> Supplied text
--- START ---
Joseph Tooby-Smith (Aug 14 2025 at 08:31):

As per the announce channel:

v4.22.0 of Lean has being released, which means we should update PhysLean to this version and the corresponding tagged version of Mathlib and doc-gen. I have made a tracking issue for this bump :

If someone would want to volunteer to do this, it would be great! If not I will likely be able to do it at some point, but there will likely be a delay.

Joseph Tooby-Smith (Aug 25 2025 at 15:34):

PhysLean has now been bumped (here) to v4.22.0 of Lean and the corresponding tagged version of Mathlib. The upside we get a bunch of new features from Lean and new theorems and definitions from Mathlib, the downside is:

If you merge with master or create a new branch off master you will have to update your local versions of Mathlib and Lean. You can use: 

lake exe cache get; lake build

Depending on your computer this can take anywhere between 5 to 30 minutes to run.

If you have any issues feel free to comment here and we can help.

Joseph Tooby-Smith (Sep 16 2025 at 12:03):

PhysLean has now been bumped, at PhysLean#741, to v4.23.0 of Lean and the corresponding tagged version of Mathlib.

If you merge with master or create a new branch off master you will have to update your local versions of Mathlib and Lean. You can use: 

lake exe cache get; lake build

Depending on your computer this can take anywhere between 5 to 30 minutes to run.

If you have any issues feel free to comment here and we can help.

Joseph Tooby-Smith (Oct 17 2025 at 08:09):

I have made a tracking issue for bumping PhysLean to v4.24.0 PhysLean#773. I will not get chance to do this until early next week, so if anyone wants to have a go at this please do.

Alfredo Moreira-Rosa (Oct 17 2025 at 09:56):

On my side i already made a bump in lean-units. The main impact i got is that induction' disappeared, and other minor changes. Was a 30 mn work.
--- END ---
> Data supplied
--- START ---
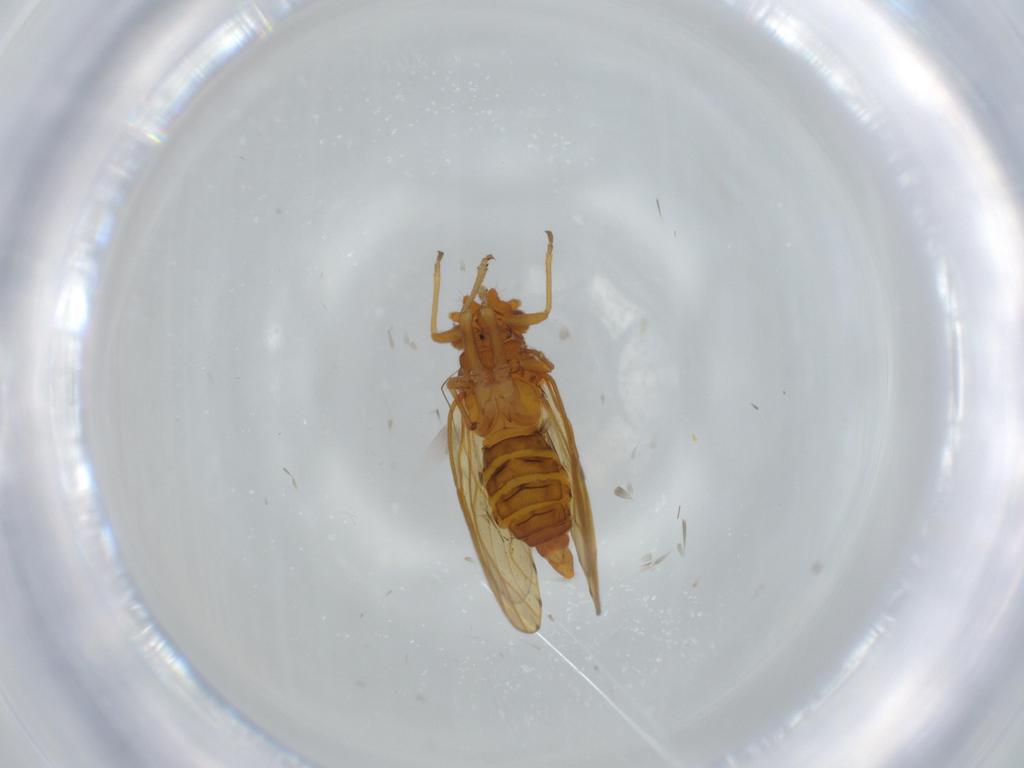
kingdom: Animalia
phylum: Arthropoda
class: Insecta
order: Hemiptera
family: Psylloidea_incertae_sedis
--- END ---
> Work to be completed
List the date and time of every post in the PhysLean discussion thread, in order.

> Reply to the task
Aug 14 2025 at 08:31
Aug 25 2025 at 15:34
Sep 16 2025 at 12:03
Oct 17 2025 at 08:09
Oct 17 2025 at 09:56